The road to net neutrality and winning the Internet, as it were, won't be one that's quickly or easily traveled. On the bright side, Federal Communications Chairman (FCC) Tom Wheeler earlier this month announced quite plainly that the FCC will propose reclassifying the Internet as a utility under Title II of the 1934 Communications Act, putting it into the same category that power companies fall into. Doing so would give the FCC the power it needs to regulate Internet so that it stays free and open, but as you can imagine, telcos and ISPs aren't particularly happy about this. In fact, AT&T Chairman and CEO Randall Stephenson warned that litigation is coming.
It's no secret that those opposed to the FCC's proposed plan will seek to block the effort in court, but in case confirmation was needed, Stephenson gave it during an interview on "Squawk Box" that aired on Friday. While speaking on "Squawk Box," the AT&T boss said he's on board with a free and open Internet, one "without any blocking and without any prioritization." However, he doesn't feel that Title II is the right way to go about it.
"We have now, under the president's urging with the FCC, moved from pursuing a free and open Internet to regulating the Internet end to end," Stephenson said. He also said that if the FCC and administration are committed to this path, as they are, "there will be litigation."
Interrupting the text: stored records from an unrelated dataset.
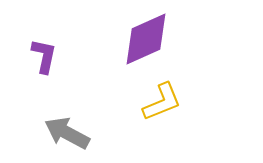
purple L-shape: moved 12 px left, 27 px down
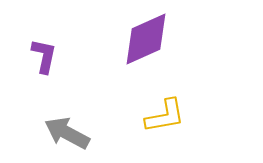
yellow L-shape: moved 3 px right, 14 px down; rotated 12 degrees clockwise
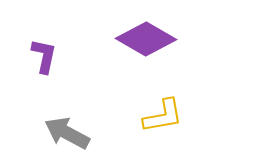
purple diamond: rotated 54 degrees clockwise
yellow L-shape: moved 2 px left
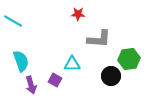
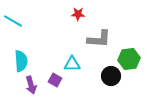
cyan semicircle: rotated 15 degrees clockwise
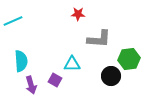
cyan line: rotated 54 degrees counterclockwise
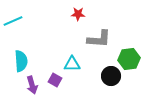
purple arrow: moved 1 px right
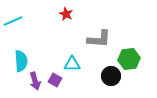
red star: moved 12 px left; rotated 24 degrees clockwise
purple arrow: moved 3 px right, 4 px up
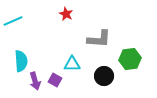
green hexagon: moved 1 px right
black circle: moved 7 px left
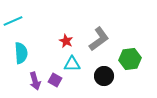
red star: moved 27 px down
gray L-shape: rotated 40 degrees counterclockwise
cyan semicircle: moved 8 px up
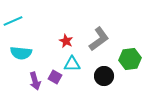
cyan semicircle: rotated 100 degrees clockwise
purple square: moved 3 px up
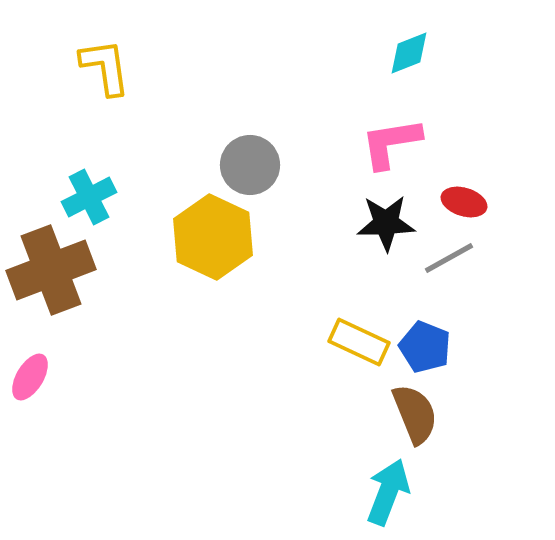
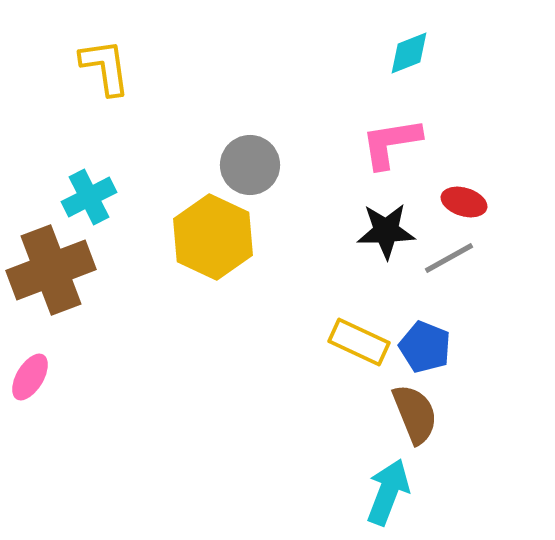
black star: moved 8 px down
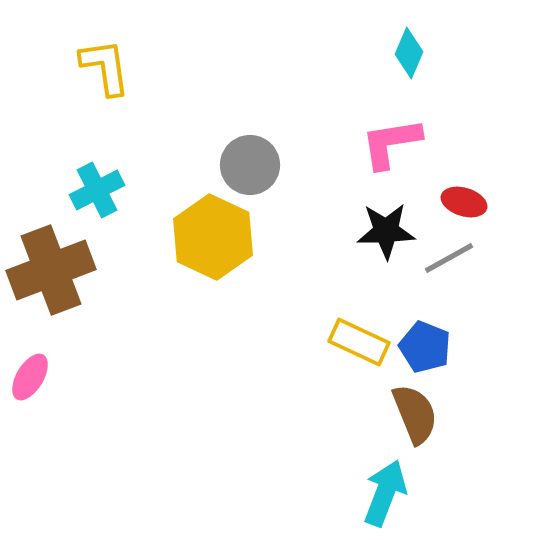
cyan diamond: rotated 45 degrees counterclockwise
cyan cross: moved 8 px right, 7 px up
cyan arrow: moved 3 px left, 1 px down
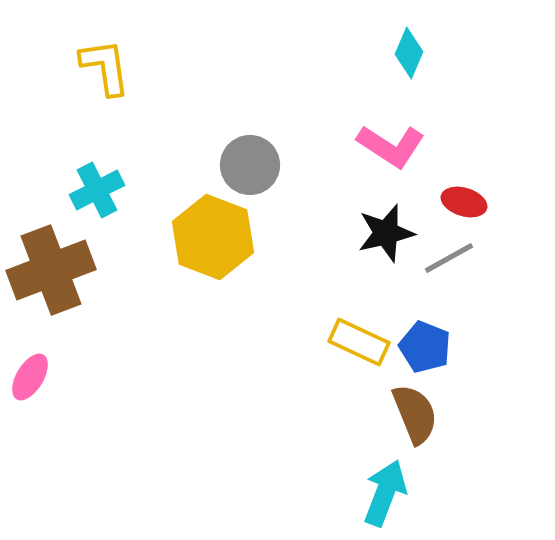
pink L-shape: moved 3 px down; rotated 138 degrees counterclockwise
black star: moved 2 px down; rotated 12 degrees counterclockwise
yellow hexagon: rotated 4 degrees counterclockwise
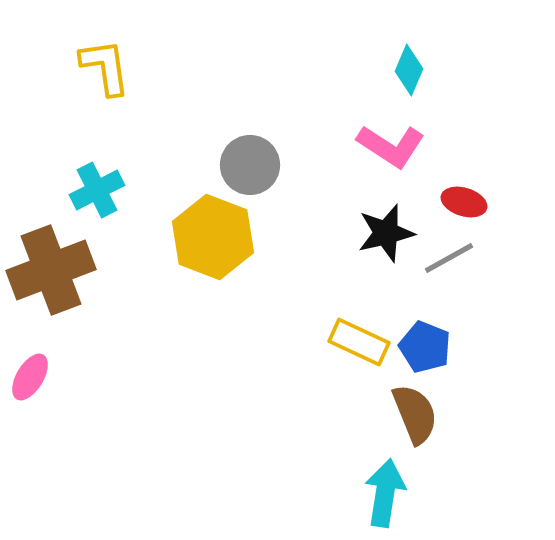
cyan diamond: moved 17 px down
cyan arrow: rotated 12 degrees counterclockwise
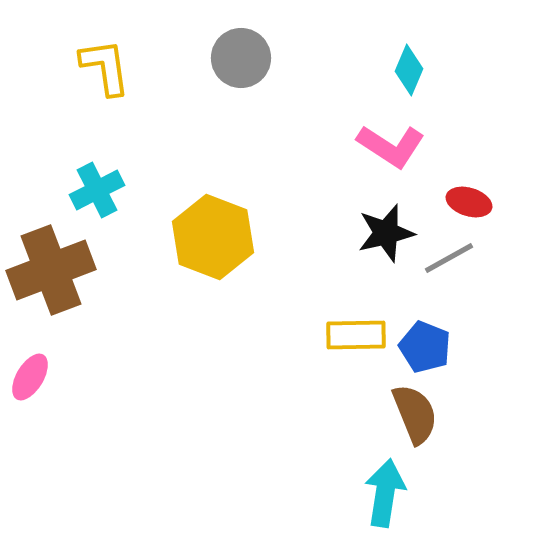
gray circle: moved 9 px left, 107 px up
red ellipse: moved 5 px right
yellow rectangle: moved 3 px left, 7 px up; rotated 26 degrees counterclockwise
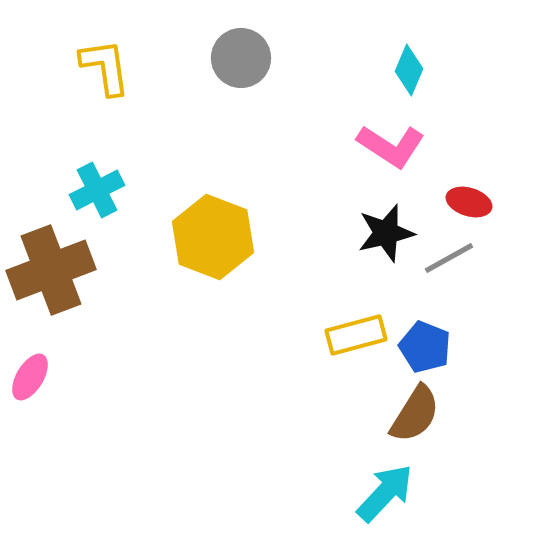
yellow rectangle: rotated 14 degrees counterclockwise
brown semicircle: rotated 54 degrees clockwise
cyan arrow: rotated 34 degrees clockwise
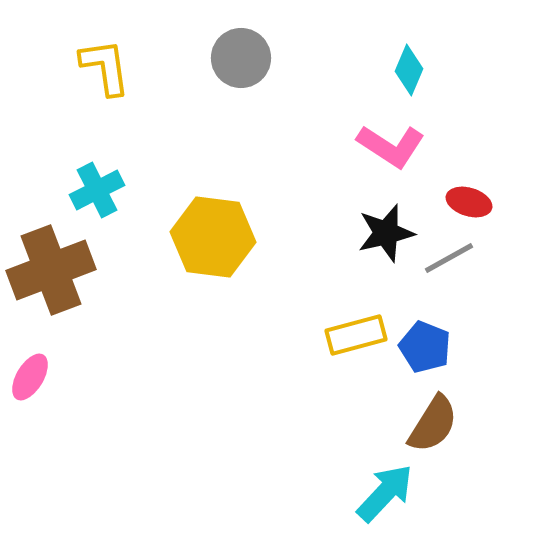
yellow hexagon: rotated 14 degrees counterclockwise
brown semicircle: moved 18 px right, 10 px down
Stephenson acknowledged that once something like this is put into place, it's difficult to undo it, though not unprecedented. Nevertheless, Stephenson the first thing AT&T and other industry players will likely do is ask for a stay to prevent the reclassification from going into effect.
"It's hard to put in something like this and then undo it. Title II services are taxed differently. Are we going to tax the consumer immediately for these? Are we going to wait for rulings," Stephenson added.
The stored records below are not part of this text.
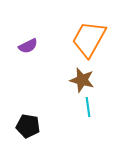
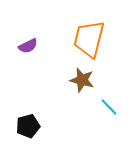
orange trapezoid: rotated 15 degrees counterclockwise
cyan line: moved 21 px right; rotated 36 degrees counterclockwise
black pentagon: rotated 25 degrees counterclockwise
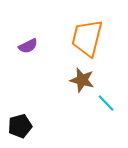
orange trapezoid: moved 2 px left, 1 px up
cyan line: moved 3 px left, 4 px up
black pentagon: moved 8 px left
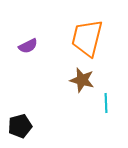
cyan line: rotated 42 degrees clockwise
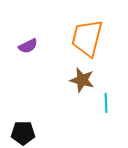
black pentagon: moved 3 px right, 7 px down; rotated 15 degrees clockwise
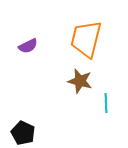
orange trapezoid: moved 1 px left, 1 px down
brown star: moved 2 px left, 1 px down
black pentagon: rotated 25 degrees clockwise
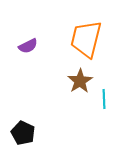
brown star: rotated 25 degrees clockwise
cyan line: moved 2 px left, 4 px up
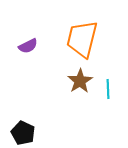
orange trapezoid: moved 4 px left
cyan line: moved 4 px right, 10 px up
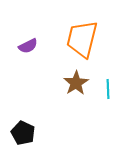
brown star: moved 4 px left, 2 px down
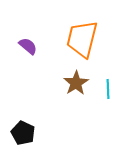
purple semicircle: rotated 114 degrees counterclockwise
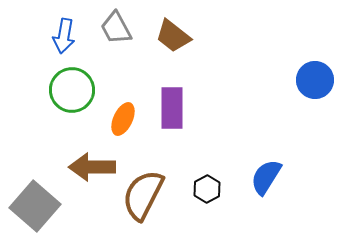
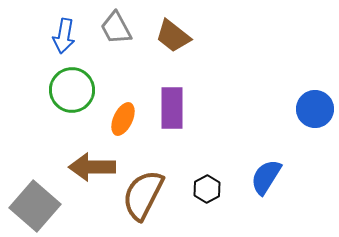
blue circle: moved 29 px down
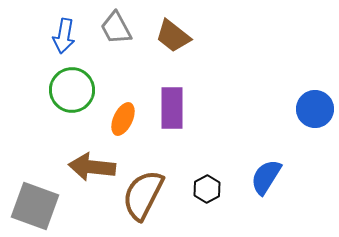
brown arrow: rotated 6 degrees clockwise
gray square: rotated 21 degrees counterclockwise
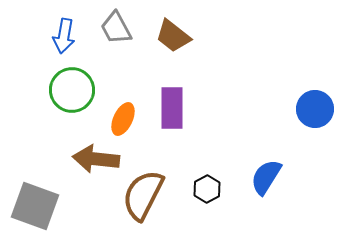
brown arrow: moved 4 px right, 8 px up
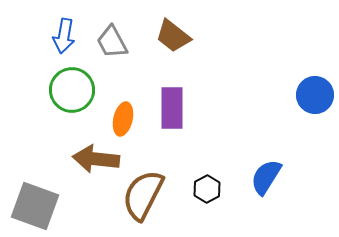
gray trapezoid: moved 4 px left, 14 px down
blue circle: moved 14 px up
orange ellipse: rotated 12 degrees counterclockwise
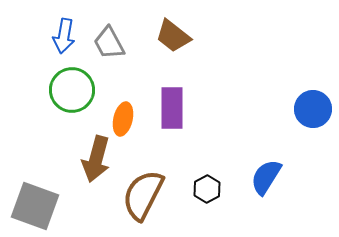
gray trapezoid: moved 3 px left, 1 px down
blue circle: moved 2 px left, 14 px down
brown arrow: rotated 81 degrees counterclockwise
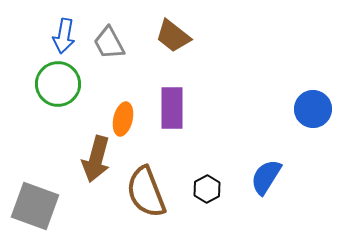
green circle: moved 14 px left, 6 px up
brown semicircle: moved 3 px right, 3 px up; rotated 48 degrees counterclockwise
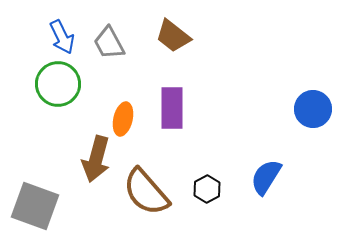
blue arrow: moved 2 px left, 1 px down; rotated 36 degrees counterclockwise
brown semicircle: rotated 20 degrees counterclockwise
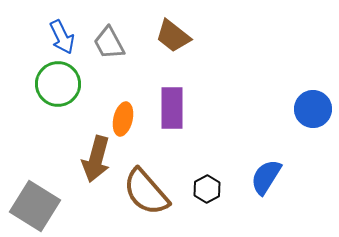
gray square: rotated 12 degrees clockwise
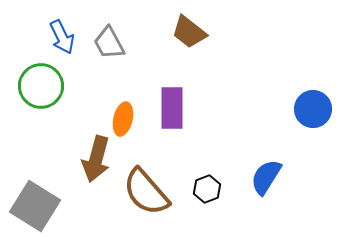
brown trapezoid: moved 16 px right, 4 px up
green circle: moved 17 px left, 2 px down
black hexagon: rotated 8 degrees clockwise
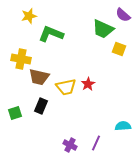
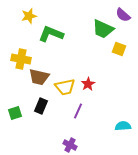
yellow trapezoid: moved 1 px left
purple line: moved 18 px left, 32 px up
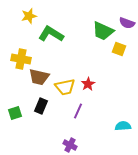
purple semicircle: moved 4 px right, 8 px down; rotated 21 degrees counterclockwise
green trapezoid: moved 2 px down
green L-shape: rotated 10 degrees clockwise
Asking for a stay is probably the best strategy available to industry players who oppose the FCC's plan. If granted, it would give them time to mount a bigger legal strategy while simultaneously campaigning their message to broadband subscribers. We've already seen some scare tactics being used; none worse than a poorly acted video put out by the CTIA. Check it out:
If you can't view the video for whatever reason, the message is that everything's going to fall apart. Or more specifically, your wireless coverage will suffer, taxes will increase, and even Pandora will cease to be free.
Regardless of any upcoming litigation, the pendulum has swung and it's now the telcos and ISPs that face a uphill battle.